EXERCISE PROMPT:
Quote all of the data below word for word, keeping each line in its original order and form.

RAW DATA:
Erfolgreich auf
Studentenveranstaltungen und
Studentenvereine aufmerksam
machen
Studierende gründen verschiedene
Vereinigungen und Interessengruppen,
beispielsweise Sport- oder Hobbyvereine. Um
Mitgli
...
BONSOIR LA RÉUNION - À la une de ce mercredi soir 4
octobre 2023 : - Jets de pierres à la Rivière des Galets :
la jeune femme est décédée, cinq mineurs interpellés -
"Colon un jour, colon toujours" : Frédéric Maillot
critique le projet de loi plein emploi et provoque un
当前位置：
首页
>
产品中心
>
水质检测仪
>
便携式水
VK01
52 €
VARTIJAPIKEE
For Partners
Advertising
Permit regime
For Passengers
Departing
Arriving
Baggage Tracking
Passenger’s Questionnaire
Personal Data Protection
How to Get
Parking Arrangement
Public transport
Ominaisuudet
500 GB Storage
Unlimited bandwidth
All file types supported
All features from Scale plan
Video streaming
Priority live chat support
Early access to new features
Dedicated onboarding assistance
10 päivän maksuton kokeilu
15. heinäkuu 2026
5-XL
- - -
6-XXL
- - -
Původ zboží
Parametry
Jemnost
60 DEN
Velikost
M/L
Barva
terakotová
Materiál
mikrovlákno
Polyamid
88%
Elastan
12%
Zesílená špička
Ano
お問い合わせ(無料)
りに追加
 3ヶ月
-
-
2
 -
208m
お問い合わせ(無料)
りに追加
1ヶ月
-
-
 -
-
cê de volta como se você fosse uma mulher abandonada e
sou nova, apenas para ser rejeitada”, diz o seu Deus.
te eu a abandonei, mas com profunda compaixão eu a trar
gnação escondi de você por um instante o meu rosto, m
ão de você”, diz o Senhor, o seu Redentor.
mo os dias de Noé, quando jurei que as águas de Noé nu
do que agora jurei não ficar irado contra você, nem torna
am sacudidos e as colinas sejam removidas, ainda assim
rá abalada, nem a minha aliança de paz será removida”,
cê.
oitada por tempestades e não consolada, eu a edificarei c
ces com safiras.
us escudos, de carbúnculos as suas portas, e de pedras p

EXERCISE OUTPUT:
Erfolgreich auf
Studentenveranstaltungen und
Studentenvereine aufmerksam
machen
Studierende gründen verschiedene
Vereinigungen und Interessengruppen,
beispielsweise Sport- oder Hobbyvereine. Um
Mitgli
...
BONSOIR LA RÉUNION - À la une de ce mercredi soir 4
octobre 2023 : - Jets de pierres à la Rivière des Galets :
la jeune femme est décédée, cinq mineurs interpellés -
"Colon un jour, colon toujours" : Frédéric Maillot
critique le projet de loi plein emploi et provoque un
当前位置：
首页
>
产品中心
>
水质检测仪
>
便携式水
VK01
52 €
VARTIJAPIKEE
For Partners
Advertising
Permit regime
For Passengers
Departing
Arriving
Baggage Tracking
Passenger’s Questionnaire
Personal Data Protection
How to Get
Parking Arrangement
Public transport
Ominaisuudet
500 GB Storage
Unlimited bandwidth
All file types supported
All features from Scale plan
Video streaming
Priority live chat support
Early access to new features
Dedicated onboarding assistance
10 päivän maksuton kokeilu
15. heinäkuu 2026
5-XL
- - -
6-XXL
- - -
Původ zboží
Parametry
Jemnost
60 DEN
Velikost
M/L
Barva
terakotová
Materiál
mikrovlákno
Polyamid
88%
Elastan
12%
Zesílená špička
Ano
お問い合わせ(無料)
りに追加
 3ヶ月
-
-
2
 -
208m
お問い合わせ(無料)
りに追加
1ヶ月
-
-
 -
-
cê de volta como se você fosse uma mulher abandonada e
sou nova, apenas para ser rejeitada”, diz o seu Deus.
te eu a abandonei, mas com profunda compaixão eu a trar
gnação escondi de você por um instante o meu rosto, m
ão de você”, diz o Senhor, o seu Redentor.
mo os dias de Noé, quando jurei que as águas de Noé nu
do que agora jurei não ficar irado contra você, nem torna
am sacudidos e as colinas sejam removidas, ainda assim
rá abalada, nem a minha aliança de paz será removida”,
cê.
oitada por tempestades e não consolada, eu a edificarei c
ces com safiras.
us escudos, de carbúnculos as suas portas, e de pedras p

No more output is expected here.